Dialah Bilal bin Rabah, budak berkulit hitam yang lahir 43 tahun sebelum Hijrah. Berasal dari Habsyah. Ayahnya bernama Rabah, ibunya bernama Hamamah. Seorang budak perempuan berkulit hitam tinggal di Mekah. Sebab itu, sebagian orang pada waktu itu memanggilnya dengan sebutan ibnus-Sauda’ (putra wanita hitam).
Bilal besar di Mekkah sebagai budak milik bani Abduddar. Saat ayah dari keluarga itu meninggal, Bilal diwariskan kepada Umayyah bin Khalaf, seorang tokoh penting kaum kafir. Pada waktu itu, budak bisa diwariskan kepada keturunan selanjutnya.
Saat Islam datang di Mekkah dan rasulullah SAW mengumandangkan seruan kalimat tauhid, Allah berkenan memberikan hidayah kepada Bilal untuk memeluk Islam. Bilal termasuk orang-orang pertama yang emmeluk Islam. Hanya ada beberapa orang yang telah mendahuluinya memeluk Islam, antara lain Ummul Mu’minin Khadijah binti Khuwailid, Abu Bakar ash-Shiddiq, Ali bin Abu Thalib, ‘Ammar bin Yasir bersama ibunya, Sumayyah, Shuhaib ar-Rumi, dan al-Miqdad bin al-Aswad.
Mengetahui Bilal masuk islam, siksaan demi siksaan diberikan kepada Bilal dari tuannya. Mulai dari dijemur dibawah terik matahari, ditindih batu, hingga ditali menggunakan tali-tali kasar yang menyakiti kulitnya. Siksaan ini terus dia terima hingga Abu Bakar Ash Siddiq memerdekakannya.

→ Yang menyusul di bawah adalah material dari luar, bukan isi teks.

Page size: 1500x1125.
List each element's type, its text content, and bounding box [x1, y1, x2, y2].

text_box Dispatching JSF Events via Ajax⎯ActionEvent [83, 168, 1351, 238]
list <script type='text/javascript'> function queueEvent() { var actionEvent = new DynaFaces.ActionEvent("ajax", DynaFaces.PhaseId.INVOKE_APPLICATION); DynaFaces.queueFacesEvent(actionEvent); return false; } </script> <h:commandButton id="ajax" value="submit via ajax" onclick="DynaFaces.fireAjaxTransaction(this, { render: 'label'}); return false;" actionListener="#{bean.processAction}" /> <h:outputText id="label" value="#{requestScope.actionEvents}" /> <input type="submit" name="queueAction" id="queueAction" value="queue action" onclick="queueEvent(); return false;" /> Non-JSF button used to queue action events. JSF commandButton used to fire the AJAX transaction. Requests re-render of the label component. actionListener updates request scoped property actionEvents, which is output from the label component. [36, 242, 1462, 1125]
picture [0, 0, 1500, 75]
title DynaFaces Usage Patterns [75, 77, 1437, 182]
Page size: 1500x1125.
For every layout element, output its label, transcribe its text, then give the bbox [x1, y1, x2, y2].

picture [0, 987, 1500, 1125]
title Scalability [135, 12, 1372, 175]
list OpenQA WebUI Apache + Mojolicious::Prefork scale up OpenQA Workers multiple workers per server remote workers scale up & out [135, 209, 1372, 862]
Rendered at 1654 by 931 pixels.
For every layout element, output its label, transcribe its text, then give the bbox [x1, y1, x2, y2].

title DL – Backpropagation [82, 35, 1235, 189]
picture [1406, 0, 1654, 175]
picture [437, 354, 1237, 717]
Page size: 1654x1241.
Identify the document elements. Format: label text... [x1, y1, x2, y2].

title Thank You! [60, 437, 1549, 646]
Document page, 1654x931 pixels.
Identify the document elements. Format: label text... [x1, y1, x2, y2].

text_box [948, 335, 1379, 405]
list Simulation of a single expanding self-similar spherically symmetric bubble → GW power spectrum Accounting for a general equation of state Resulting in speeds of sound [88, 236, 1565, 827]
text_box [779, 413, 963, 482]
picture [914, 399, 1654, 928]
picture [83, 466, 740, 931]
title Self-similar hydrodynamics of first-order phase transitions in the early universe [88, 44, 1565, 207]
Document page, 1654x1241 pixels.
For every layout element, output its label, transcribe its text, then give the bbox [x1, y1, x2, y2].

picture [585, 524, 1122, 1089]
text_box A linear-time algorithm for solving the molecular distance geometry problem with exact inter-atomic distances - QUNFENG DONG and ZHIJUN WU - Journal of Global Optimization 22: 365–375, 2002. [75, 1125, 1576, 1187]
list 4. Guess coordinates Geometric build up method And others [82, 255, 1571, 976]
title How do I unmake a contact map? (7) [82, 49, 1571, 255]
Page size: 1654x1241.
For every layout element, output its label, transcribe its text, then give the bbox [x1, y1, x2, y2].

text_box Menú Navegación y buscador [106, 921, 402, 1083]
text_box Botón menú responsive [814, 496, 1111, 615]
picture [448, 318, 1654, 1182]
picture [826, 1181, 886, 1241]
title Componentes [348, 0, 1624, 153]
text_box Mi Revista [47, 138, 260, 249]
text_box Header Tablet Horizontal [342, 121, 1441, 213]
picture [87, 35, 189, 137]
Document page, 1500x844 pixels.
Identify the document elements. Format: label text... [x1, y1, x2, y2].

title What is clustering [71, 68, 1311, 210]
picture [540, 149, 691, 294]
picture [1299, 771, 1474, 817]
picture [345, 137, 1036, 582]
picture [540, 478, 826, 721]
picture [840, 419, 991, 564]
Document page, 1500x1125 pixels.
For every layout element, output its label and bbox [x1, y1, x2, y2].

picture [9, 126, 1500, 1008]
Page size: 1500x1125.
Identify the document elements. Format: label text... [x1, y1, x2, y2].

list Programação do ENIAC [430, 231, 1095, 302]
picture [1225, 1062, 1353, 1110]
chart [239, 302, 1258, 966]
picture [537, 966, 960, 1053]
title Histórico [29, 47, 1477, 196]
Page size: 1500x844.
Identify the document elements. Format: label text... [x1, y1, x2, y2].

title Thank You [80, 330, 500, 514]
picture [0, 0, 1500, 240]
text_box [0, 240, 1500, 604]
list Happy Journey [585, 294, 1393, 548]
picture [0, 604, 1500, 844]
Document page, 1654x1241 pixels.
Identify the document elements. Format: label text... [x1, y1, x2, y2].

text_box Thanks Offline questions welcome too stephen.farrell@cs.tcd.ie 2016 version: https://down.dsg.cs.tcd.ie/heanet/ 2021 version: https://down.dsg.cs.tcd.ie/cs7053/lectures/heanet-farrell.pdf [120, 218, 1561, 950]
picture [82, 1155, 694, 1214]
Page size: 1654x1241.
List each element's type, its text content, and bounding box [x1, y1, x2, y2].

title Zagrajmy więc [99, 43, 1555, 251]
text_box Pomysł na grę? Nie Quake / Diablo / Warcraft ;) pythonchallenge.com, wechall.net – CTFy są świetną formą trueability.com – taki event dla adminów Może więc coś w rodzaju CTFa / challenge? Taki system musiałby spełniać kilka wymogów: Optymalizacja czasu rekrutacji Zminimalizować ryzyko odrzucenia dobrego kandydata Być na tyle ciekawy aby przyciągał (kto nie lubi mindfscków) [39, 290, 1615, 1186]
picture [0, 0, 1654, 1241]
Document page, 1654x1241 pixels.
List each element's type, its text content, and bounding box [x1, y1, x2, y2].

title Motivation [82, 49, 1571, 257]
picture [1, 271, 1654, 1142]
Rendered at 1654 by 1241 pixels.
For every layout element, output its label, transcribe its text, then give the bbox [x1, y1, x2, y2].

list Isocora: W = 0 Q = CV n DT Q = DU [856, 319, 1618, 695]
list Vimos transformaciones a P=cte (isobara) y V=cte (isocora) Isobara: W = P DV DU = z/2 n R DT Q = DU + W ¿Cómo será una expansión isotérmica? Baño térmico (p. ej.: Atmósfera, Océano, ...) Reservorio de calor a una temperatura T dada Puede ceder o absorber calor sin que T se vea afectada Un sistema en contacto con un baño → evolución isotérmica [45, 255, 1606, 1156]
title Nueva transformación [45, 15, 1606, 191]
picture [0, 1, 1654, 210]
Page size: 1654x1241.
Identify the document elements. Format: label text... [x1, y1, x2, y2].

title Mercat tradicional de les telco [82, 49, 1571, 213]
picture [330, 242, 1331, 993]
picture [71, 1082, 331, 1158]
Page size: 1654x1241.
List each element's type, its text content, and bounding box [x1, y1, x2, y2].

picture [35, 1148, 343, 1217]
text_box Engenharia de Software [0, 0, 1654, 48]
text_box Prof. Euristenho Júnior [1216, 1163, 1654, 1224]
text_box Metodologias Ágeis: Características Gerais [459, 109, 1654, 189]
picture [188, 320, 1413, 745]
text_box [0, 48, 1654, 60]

Salah satu keutamaan bilal adalah amalan istiqomahnya yaitu senantiasa menjaga wudhu dan mendirikan sholat dua rakaat setelah wudhu. Tersebab amalan ini, Allah melalui Rasulullah memberikan kabar baik untuknya, bahwa dia adalah salah satu calon penghuni surga. Suara terompahnya sudah sampai di surga bahkan disaat dia masih di dunia.
Ah, saya jadi teringat diri saya sendiri. Apakah layak sepatu-sepatu mahal yang hanya dipakai sekali dua kali lalu dibiarkan rusak di rak itu akan sampai ke surga. Atau dia hanya akan menjadi sebab lamanya di neraka karena menyiakan nikmat yang Allah berikan.
Banyak dari kita yang rela menabung hanya untuk membeli sepatu-sepatu mahal untuk sekedar berangkat hajatan namun di saat hajatan justru terlambat mengerjakan sholat. Tidak jarang pula diantara kita yang beralasan ‘biar awet’ untuk membeli sepatu gunung yang mahal, namun justru menjadi tidak khusuk saat meninggalkannya di halaman masjid saat kita sholat.
Ah, dimanakah suara terompah kita sudah terdengar?